Thomas is the rare woman leading a fintech company. After developing the concept, she brought in co-founder and COO, Jeff Pelletier, who was her CEO at a company 20 years ago, and Jeff Zinn as head of capital markets.

“I jokingly said in my first year of business that it was 10 guys and a girl,” she says. “I would have loved to hire more women and particularly have them on my executive team. But I look at who is best for my position. It’s not about gender.”

She adds that several women have invested in the business, and she is happy that more women are coming into the finance industry. “We’re about 20% women now, and I have a goal to get that number up.”

For Thomas, running ApplePie gives her an opportunity to “use all my muscles. It’s a culmination for me of being able to apply a lot of what I’ve done in a way and to an industry that I love serving.
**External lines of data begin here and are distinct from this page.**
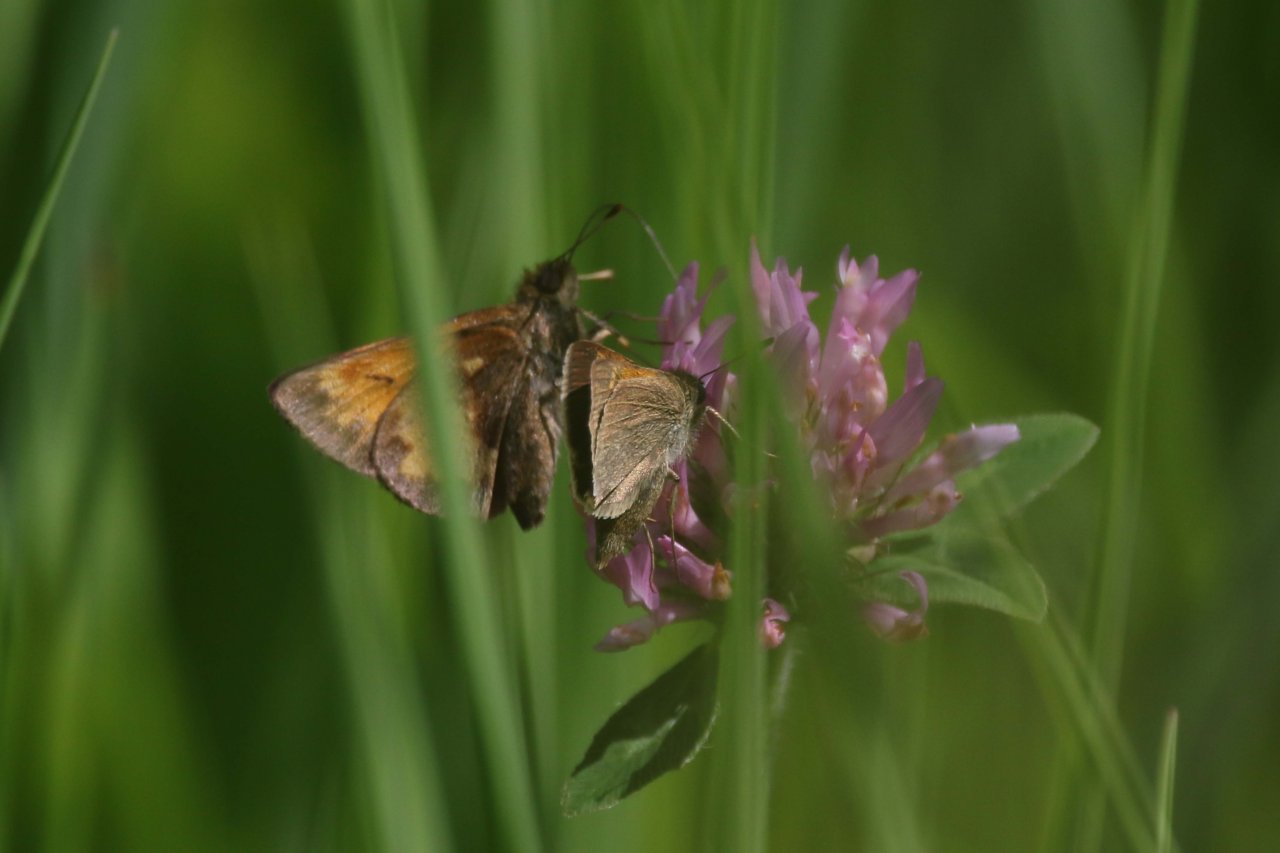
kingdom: Animalia
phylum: Arthropoda
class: Insecta
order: Lepidoptera
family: Hesperiidae
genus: Polites
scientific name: Polites themistocles
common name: Tawny-edged Skipper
I like that businesses are created. Every employee that comes to work here knows they’re creating jobs. And you’re working with everyday entrepreneurs.

“We who sit here in Silicon Valley think we’re the innovators. But these are some of the best brands in the country, created through the franchise model, and it’s inspiring to listen to their passion, their stories and to serve them. I like serving that everyday person who is trying to change their life.”

So why ApplePie?

Zinn, a longtime colleague of Thomas’s, explains that before the company launched, they were sitting in Thomas’s kitchen talking about a name.

“She wanted it to be easy to apply for a loan,” he recalls. “And what could be easier than ApplePie?”